Healthcare administration and quality reporting. Documentation is used to support decision making by employers and state and federal governments in regard to providing the most cost-effective healthcare benefits. Health data are also used widely among all organizational levels and disciplines to make decisions about budgets, coverage, purchases, and the need for new services, capital investments, and marketing strategies. Health record documentation is valuable to clinicians when performing peer review and making informed decisions about medical staff reappointment and levels of privileges. Analysis of trustworthy data can also identify problems and suggest performance improvement solutions.
Patient use of health information. Increased interest of patients in their own health data, fueled by advances in technologies such as patient portals, which make the EHR data more readily available, further drives the need for accurate documentation and standards in the EHR as patients scrutinize their own information. As some studies have shown, providing patient access to their health records does not necessary mean longer visits or patient confusion.1 Rather, patient access has influenced patients to take more ownership of their health data, and aid in ensuring its accuracy in use. Further, some patients have chosen to maintain their own health history, creating personal health records (PHRs). For more information, please visit www.myphr.com.
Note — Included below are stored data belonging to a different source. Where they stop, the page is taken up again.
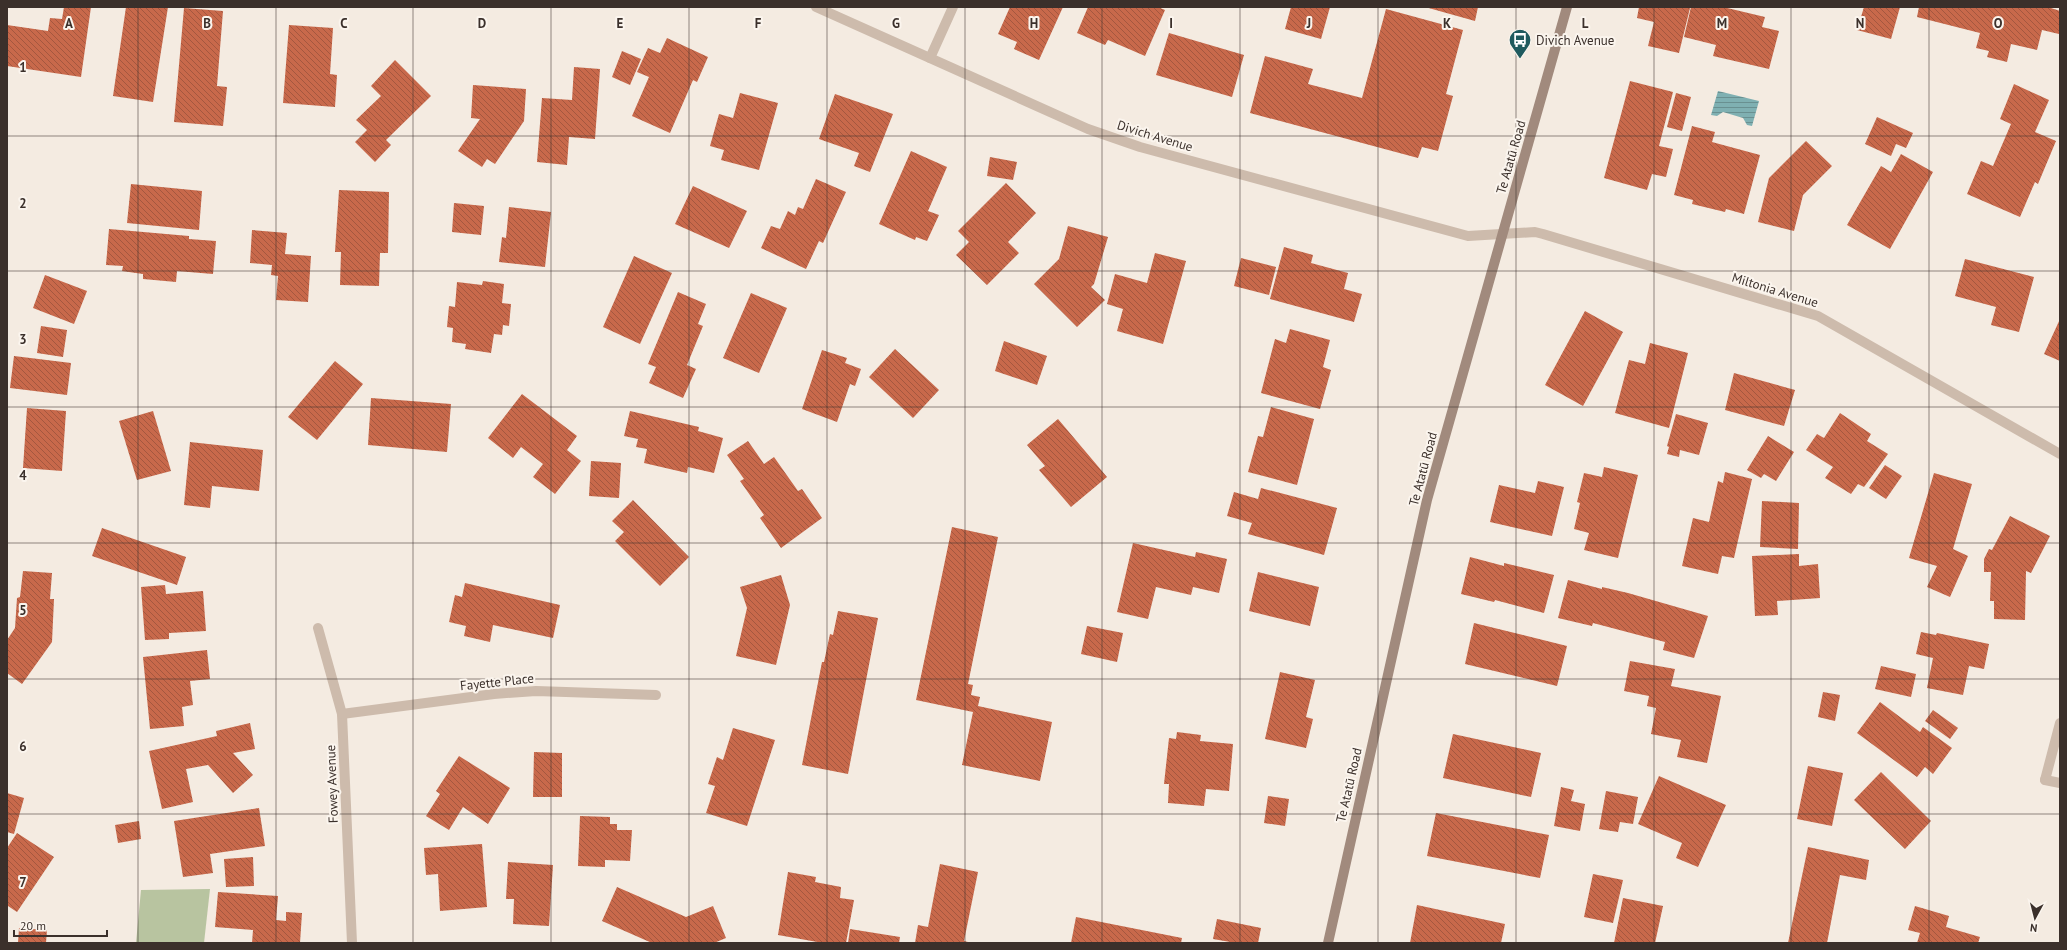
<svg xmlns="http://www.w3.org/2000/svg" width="2067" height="950" font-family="'PT Sans',sans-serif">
  <defs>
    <pattern id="water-rules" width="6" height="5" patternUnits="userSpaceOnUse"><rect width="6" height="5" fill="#7fb0b2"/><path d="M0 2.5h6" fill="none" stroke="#699091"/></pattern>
    <pattern id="building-back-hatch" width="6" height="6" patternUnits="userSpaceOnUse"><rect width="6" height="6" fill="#c8694b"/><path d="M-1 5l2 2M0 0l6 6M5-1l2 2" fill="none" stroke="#a4573f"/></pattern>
  </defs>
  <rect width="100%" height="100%" fill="#f4ebe1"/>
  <polygon fill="#b8c4a0" points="210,889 204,943 136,943 141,890"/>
  <polygon fill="url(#water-rules)" points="1718,91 1759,101 1752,126 1747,125 1743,118 1723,112 1717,116 1711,115"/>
  <g fill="url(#building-back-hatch)">
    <polygon points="64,7 91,7 81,77 7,66 7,25 48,31 50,18 62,19"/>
    <polygon points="126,7 168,7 153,102 113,96"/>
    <polygon points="1010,7 1063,7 1039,60 1014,49 1017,42 998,34"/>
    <polygon points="1088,7 1158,7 1165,10 1145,56 1108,40 1105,45 1077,33"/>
    <polygon points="1291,7 1330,7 1321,39 1285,29"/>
    <polygon points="1425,7 1478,7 1475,21"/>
    <polygon points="1639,7 1690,8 1679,53 1648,46 1654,22 1637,18"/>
    <polygon points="1691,7 1723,7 1765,17 1762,27 1779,31 1769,69 1713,56 1716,45 1684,37"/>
    <polygon points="1864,7 1900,7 1891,39 1857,30"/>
    <polygon points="1919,7 2048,7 2060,11 2060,31 2059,34 2042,30 2037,50 2011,44 2007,62 1987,57 1989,51 1976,48 1980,33 1917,17"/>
    <polygon points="184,8 223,11 217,86 227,87 223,126 174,122"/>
    <polygon points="1386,9 1463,30 1446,94 1453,96 1438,151 1422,147 1418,158 1250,113 1265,56 1313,69 1308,84 1362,98"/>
    <polygon points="289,25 333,28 330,74 337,75 335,107 283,103"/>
    <polygon points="1169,33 1244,55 1232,97 1156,75"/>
    <polygon points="667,38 708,57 697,82 693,80 670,133 632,116 649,77 637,72 648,48 660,53"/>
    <polygon points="622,51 641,59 630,85 612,77"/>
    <polygon points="395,60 431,96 386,140 391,145 375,162 355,142 367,130 356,120 381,96 371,86"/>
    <polygon points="574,67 600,69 595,139 569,137 567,165 537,162 542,98 572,100"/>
    <polygon points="1630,81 1673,92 1659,146 1673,149 1666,177 1652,174 1647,190 1604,178"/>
    <polygon points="2014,84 2049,100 2035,132 2056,141 2038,184 2035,182 2020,217 1967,194 1981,161 1993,166 2011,124 2000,119"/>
    <polygon points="473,85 526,89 524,121 495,164 487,159 482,167 458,151 480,119 471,118"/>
    <polygon points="740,93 778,103 759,170 721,160 724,150 710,146 719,114 733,118"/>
    <polygon points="1676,93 1691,97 1682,131 1667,127"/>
    <polygon points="835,94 893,114 870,172 854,166 859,153 819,139"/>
    <polygon points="1877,117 1913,133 1906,148 1896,144 1891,156 1865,144"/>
    <polygon points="1692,126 1715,132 1712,142 1760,155 1744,214 1726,209 1725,212 1692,204 1693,200 1674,195"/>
    <polygon points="1806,141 1832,166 1803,195 1794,231 1758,222 1769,178"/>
    <polygon points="911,151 947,167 928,211 939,215 927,241 916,237 915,240 879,224"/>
    <polygon points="1901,154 1933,172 1890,249 1847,225 1881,166 1891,172"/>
    <polygon points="990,157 1017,162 1013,180 987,176"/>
    <polygon points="816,179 846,192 823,243 819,241 806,269 761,248 771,226 780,229 788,211 795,215 798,207 803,209"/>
    <polygon points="1006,183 1036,213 1008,242 1019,253 987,285 956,255 969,242 958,231"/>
    <polygon points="131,184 202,191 199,230 127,223"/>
    <polygon points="693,186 747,211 729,248 675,224"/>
    <polygon points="339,190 389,192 388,253 380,253 379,286 340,285 341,252 335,252"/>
    <polygon points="454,203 484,206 481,235 452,232"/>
    <polygon points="509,207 551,212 545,267 499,262 502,237 506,238"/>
    <polygon points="1068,226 1108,237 1094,284 1091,287 1105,300 1077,327 1034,284 1059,259"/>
    <polygon points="109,229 189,236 189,239 216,241 213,274 177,271 176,282 143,279 143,274 122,271 123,266 106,265"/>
    <polygon points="252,230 287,233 285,254 311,256 308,302 276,300 278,276 271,275 272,265 250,263"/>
    <polygon points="1284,247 1313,255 1311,263 1348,273 1344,289 1362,294 1354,322 1270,299"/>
    <polygon points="1155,253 1186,261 1163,344 1117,331 1123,309 1107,304 1115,274 1147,283"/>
    <polygon points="634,256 672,273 640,344 603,327"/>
    <polygon points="1241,258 1276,267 1269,295 1234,286"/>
    <polygon points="1965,259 2034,277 2019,332 1991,325 1996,307 1955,296"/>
    <polygon points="45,275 87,291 74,324 33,308"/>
    <polygon points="483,281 504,284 502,303 511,304 509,326 503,325 502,335 494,334 491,353 465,349 466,344 452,342 453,328 447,327 449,306 455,307 457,282 482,285"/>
    <polygon points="678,292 706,304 698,324 703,326 687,365 696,369 683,398 649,383 656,367 648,364"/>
    <polygon points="751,293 787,308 759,373 723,358"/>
    <polygon points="1585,311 1623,332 1583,406 1545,385"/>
    <polygon points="2060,319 2060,361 2044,354"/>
    <polygon points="41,326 67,330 63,357 37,353"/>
    <polygon points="1290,329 1330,340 1323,367 1331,370 1320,409 1261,393 1275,339 1286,343"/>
    <polygon points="1004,341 1047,356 1037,385 995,371"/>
    <polygon points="1650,343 1688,353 1669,428 1615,413 1629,360 1645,364"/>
    <polygon points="895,349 939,390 913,418 869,377"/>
    <polygon points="822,350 847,358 845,363 861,369 855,386 850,384 837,422 802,409"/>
    <polygon points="14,356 71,363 67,395 10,388"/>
    <polygon points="335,361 363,384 317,440 288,417"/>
    <polygon points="1734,373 1795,390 1784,426 1725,410"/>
    <polygon points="522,394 577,436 567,450 581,461 555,494 533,477 543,464 521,447 513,458 488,438"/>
    <polygon points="371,398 451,404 447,452 368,445"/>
    <polygon points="1271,407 1314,419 1297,485 1248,472 1258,436 1263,437"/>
    <polygon points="27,408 66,411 62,471 23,468"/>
    <polygon points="153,411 171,471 137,480 119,421"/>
    <polygon points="630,411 699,427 698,431 723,438 714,473 688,467 687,473 644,463 647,449 636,447 638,439 624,436"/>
    <polygon points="1840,413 1871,434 1867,441 1888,454 1864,487 1858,484 1851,494 1825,478 1833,467 1806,450 1817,434 1824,438"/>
    <polygon points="1676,414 1708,423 1699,455 1680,450 1679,457 1667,454 1669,447 1667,446"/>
    <polygon points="1058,419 1107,477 1071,507 1039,470 1045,466 1027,445"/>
    <polygon points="1768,436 1794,452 1776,481 1764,474 1761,478 1747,470"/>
    <polygon points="748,441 764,464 774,457 798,491 802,489 822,518 781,548 760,518 764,515 740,481 744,479 727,455"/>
    <polygon points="190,442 263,450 259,491 212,486 210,508 184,505"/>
    <polygon points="591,461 621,463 619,498 589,496"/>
    <polygon points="1885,465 1902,476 1886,499 1869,488"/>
    <polygon points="1604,467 1638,475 1618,558 1584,550 1589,533 1574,529 1580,503 1577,502 1584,473 1602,477"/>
    <polygon points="1725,472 1752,479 1734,558 1722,556 1718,574 1682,566 1693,518 1709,522 1718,481 1723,483"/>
    <polygon points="1934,473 1972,484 1953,549 1968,556 1950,597 1927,587 1937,566 1909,558"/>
    <polygon points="1538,481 1564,487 1552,536 1490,522 1499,485 1535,493"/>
    <polygon points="1261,488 1337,508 1324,555 1248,534 1252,523 1227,516 1234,492 1258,499"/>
    <polygon points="633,500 689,557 660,586 615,541 624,532 612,521"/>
    <polygon points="1762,501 1799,503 1798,549 1760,547"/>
    <polygon points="2010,516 2050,536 2031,573 2026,571 2025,620 1994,619 1994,601 1990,601 1991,572 1984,572 1984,559 1989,549 1992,550"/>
    <polygon points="952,527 998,537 968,684 973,685 971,695 980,697 978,706 1052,722 1040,781 962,765 973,712 916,700"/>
    <polygon points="102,528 186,557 177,585 92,556"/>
    <polygon points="1133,543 1195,557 1196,552 1227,559 1219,593 1193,587 1191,595 1156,587 1148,619 1117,612"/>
    <polygon points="1799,554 1799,566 1818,564 1820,598 1777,601 1778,615 1755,616 1752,556"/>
    <polygon points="1470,557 1504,566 1504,563 1554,575 1544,613 1495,600 1494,602 1461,594"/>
    <polygon points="23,571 52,573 50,599 54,599 52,642 22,684 7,673 7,640 15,628 17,598 20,597"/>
    <polygon points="1258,572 1319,587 1310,626 1249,611"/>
    <polygon points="781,575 790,605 776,665 736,656 747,608 740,587"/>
    <polygon points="1568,580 1602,589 1602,587 1628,593 1708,616 1694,658 1663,650 1665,642 1593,623 1592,626 1558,618"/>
    <polygon points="465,583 560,605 553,638 493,625 490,642 464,636 466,626 449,622 455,595 462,597"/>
    <polygon points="165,585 166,594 203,591 206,631 169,633 169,639 145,640 141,587"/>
    <polygon points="838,611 878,618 848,774 802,765 822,662 824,662 830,634 833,635"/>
    <polygon points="1474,623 1567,646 1557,686 1465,664"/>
    <polygon points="1087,626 1123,633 1117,662 1081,654"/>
    <polygon points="1921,632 1936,635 1937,633 1989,644 1984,669 1969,666 1963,695 1927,688 1933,658 1916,654"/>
    <polygon points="207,650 210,679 190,681 193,705 182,707 184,726 150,729 143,657"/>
    <polygon points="1630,661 1675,669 1671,686 1721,696 1707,763 1677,757 1681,740 1651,734 1656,708 1647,706 1649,696 1624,691"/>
    <polygon points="1881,666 1916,674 1911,697 1875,689"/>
    <polygon points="1280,672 1315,680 1306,717 1313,719 1306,748 1265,739"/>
    <polygon points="1823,692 1840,695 1835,721 1818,717"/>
    <polygon points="1880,702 1920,732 1923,727 1952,748 1933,774 1925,767 1917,777 1857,733"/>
    <polygon points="1933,710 1958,728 1950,739 1925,721"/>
    <polygon points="250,723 255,749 233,753 253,775 233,793 208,765 186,769 193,802 162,809 149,751 217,736 216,731"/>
    <polygon points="733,728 775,740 747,826 706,813 715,786 708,784 717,757 723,760"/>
    <polygon points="1177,732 1201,735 1200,741 1233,744 1229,791 1206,789 1204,806 1168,803 1169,784 1164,784 1169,738 1176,739"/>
    <polygon points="1453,734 1541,753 1531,797 1443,778"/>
    <polygon points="534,752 562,753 562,797 533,797"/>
    <polygon points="459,756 510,788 488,824 463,807 449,830 426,816 440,794 436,791"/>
    <polygon points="1808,766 1843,773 1832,826 1797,819"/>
    <polygon points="1881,772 1931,821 1905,849 1854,800"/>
    <polygon points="1659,776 1726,805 1698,867 1676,858 1682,843 1638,824"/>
    <polygon points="1561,787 1574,790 1571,801 1585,804 1580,831 1554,826"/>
    <polygon points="1606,791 1638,797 1633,824 1620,822 1618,832 1599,829"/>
    <polygon points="7,793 24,798 14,834 7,832"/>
    <polygon points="1268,796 1289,799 1285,826 1264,823"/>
    <polygon points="259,808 265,846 210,854 213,873 183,877 174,821"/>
    <polygon points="1436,813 1549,835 1540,878 1427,856"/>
    <polygon points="580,816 610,817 610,824 617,824 617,830 632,830 630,861 605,860 605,867 578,866"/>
    <polygon points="139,821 141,839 118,843 115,825"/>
    <polygon points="17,833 54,857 17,912 8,906 7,907 7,848"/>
    <polygon points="482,844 487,907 440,911 438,874 426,875 424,848"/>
    <polygon points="1808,847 1869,860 1866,880 1840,875 1827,943 1788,943"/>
    <polygon points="253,857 254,886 226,887 224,859"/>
    <polygon points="508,862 553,865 549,926 513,924 514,899 506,899"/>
    <polygon points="940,864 978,872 964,941 972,943 915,943 918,925 928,927"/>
    <polygon points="788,872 816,877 815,882 841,887 840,898 854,900 846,943 823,943 778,935"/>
    <polygon points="1593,874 1623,880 1613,923 1584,917"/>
    <polygon points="617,887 686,917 713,906 726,938 714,943 652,943 602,921"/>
    <polygon points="218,892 278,896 276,920 286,921 286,912 302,913 300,943 252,943 253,930 215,927"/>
    <polygon points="1623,898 1663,906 1655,943 1614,943"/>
    <polygon points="1417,905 1505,924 1501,943 1410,943"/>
    <polygon points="1915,906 1949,916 1946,927 1980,937 1978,943 1917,943 1920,933 1908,930"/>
    <polygon points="1076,917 1182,938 1181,943 1071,943"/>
    <polygon points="1217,919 1261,928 1258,943 1236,943 1213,939"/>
    <polygon points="19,928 47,930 46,943 18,943"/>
    <polygon points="850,929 900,937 899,943 848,943"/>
  </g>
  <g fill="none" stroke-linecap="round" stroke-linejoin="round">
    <polyline stroke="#cdbbac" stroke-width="10" points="2045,780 2060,783"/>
    <g stroke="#cdbbac" stroke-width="10">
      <polyline points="816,7 1088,129 1140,147 1468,236 1535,232 1543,234 1818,316 2060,454"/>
      <polyline points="930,58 953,7"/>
      <polyline points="318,628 342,714 352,943"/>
      <polyline points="342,714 494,694 536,691 656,695"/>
      <polyline points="2045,780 2060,723"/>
    </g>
    <polyline stroke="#a18a7d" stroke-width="10" points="1328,943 1427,500 1567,7"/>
  </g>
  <path fill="none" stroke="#3b302b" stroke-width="1" stroke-opacity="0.55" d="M138,7v936M276,7v936M413,7v936M551,7v936M689,7v936M827,7v936M965,7v936M1102,7v936M1240,7v936M1378,7v936M1516,7v936M1654,7v936M1791,7v936M1929,7v936M7,136h2053M7,271h2053M7,407h2053M7,543h2053M7,679h2053M7,814h2053"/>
  <defs>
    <g id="bus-pin" transform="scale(1.15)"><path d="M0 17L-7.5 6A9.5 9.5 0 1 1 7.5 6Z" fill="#1f5a5e" stroke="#fbf5ee"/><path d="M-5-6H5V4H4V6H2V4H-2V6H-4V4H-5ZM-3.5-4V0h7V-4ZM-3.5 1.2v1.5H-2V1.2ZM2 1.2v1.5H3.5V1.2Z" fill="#fff"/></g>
  </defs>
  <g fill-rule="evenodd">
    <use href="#bus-pin" x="1520" y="40"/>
  </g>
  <g text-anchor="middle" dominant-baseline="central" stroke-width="4" stroke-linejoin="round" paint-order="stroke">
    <g font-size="13" fill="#3b302b" stroke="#fbf5ee" text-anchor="start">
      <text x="1536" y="40">Divich Avenue</text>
    </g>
    <g font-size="13" fill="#3b302b" stroke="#fbf5ee">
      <text transform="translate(1155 136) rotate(17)">Divich Avenue</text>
      <text transform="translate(1511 157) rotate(-74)">Te Atatū Road</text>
      <text transform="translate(1775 290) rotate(17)">Miltonia Avenue</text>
      <text transform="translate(1423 469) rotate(-75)">Te Atatū Road</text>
      <text transform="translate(497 682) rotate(-6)">Fayette Place</text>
      <text transform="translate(332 784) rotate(-92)">Fowey Avenue</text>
      <text transform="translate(1349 785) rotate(-77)">Te Atatū Road</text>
    </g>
  </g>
  <g font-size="13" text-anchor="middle" font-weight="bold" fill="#3b302b" stroke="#fbf5ee" stroke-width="4" stroke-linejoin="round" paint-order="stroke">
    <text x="69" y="28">A</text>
    <text x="207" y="28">B</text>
    <text x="344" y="28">C</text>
    <text x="482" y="28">D</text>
    <text x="620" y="28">E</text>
    <text x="758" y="28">F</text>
    <text x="896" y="28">G</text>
    <text x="1034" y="28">H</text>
    <text x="1171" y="28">I</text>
    <text x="1309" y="28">J</text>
    <text x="1447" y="28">K</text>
    <text x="1585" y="28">L</text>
    <text x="1722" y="28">M</text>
    <text x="1860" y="28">N</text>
    <text x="1998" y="28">O</text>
    <text x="23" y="72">1</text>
    <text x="23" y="208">2</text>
    <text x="23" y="344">3</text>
    <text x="23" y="480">4</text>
    <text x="23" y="615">5</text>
    <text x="23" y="751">6</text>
    <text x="23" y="887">7</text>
  </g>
  <rect width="2067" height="950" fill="none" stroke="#3b302b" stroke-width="16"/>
  <g transform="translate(2035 918) rotate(187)" stroke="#fbf5ee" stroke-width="3" paint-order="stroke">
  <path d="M0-3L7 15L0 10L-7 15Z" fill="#3b302b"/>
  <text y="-6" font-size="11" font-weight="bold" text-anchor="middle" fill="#3b302b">N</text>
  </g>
  <path d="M14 930v6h93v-6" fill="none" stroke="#3b302b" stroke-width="2"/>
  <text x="20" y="930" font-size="12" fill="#3b302b" stroke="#fbf5ee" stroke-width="3" paint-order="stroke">20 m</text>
</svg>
Some of the factors that influence quality documentation guidelines and data standards include:
Privacy and security obligation. “Minimum necessary” is a regulatory provision that defines parameters for accessing protected health information on a need-to-know basis. Access to protected health information should be the minimum amount necessary to perform one’s job. Patient trust and willingness to give information to their caregivers, levels of security, access limits, and audit trails are integral to maintaining the confidentiality of the EHR and satisfying various aspects of regulatory legislation.
E-discovery. The preservation and discovery of data created or maintained in electronic media such as mobile electronic devices, flash and thumb drives, and alternative e-mail accounts is an important and often critical part of gathering and using evidence in legal proceedings, complementing traditional methods such as photocopies, printouts, and digital images of patient health records.2 The use of investigative techniques that demand actual metadata as opposed to simple output will increase as the legal system becomes more educated. This will introduce new challenges in securing data integrity for legal purposes.
Legislative and regulatory. It is essential to understand and address current and developing regulatory and government-influenced standards related to the development and sharing of health information, including security and technical standards to enable interoperability. Also, as EHR development continues for compliance with meaningful use and other regulations, data and documentation quality should be considered.
Industry. It is essential to understand and address healthcare industry standards related to the development and sharing of healthcare information, including technical and interoperability standards (i.e., meaningful use criteria). Standard development organizations provide documentation that can help guide the development of facility data standards. The healthcare industry must move toward a set of standards that ensure the most consistent guidelines for providers for all uses of health information.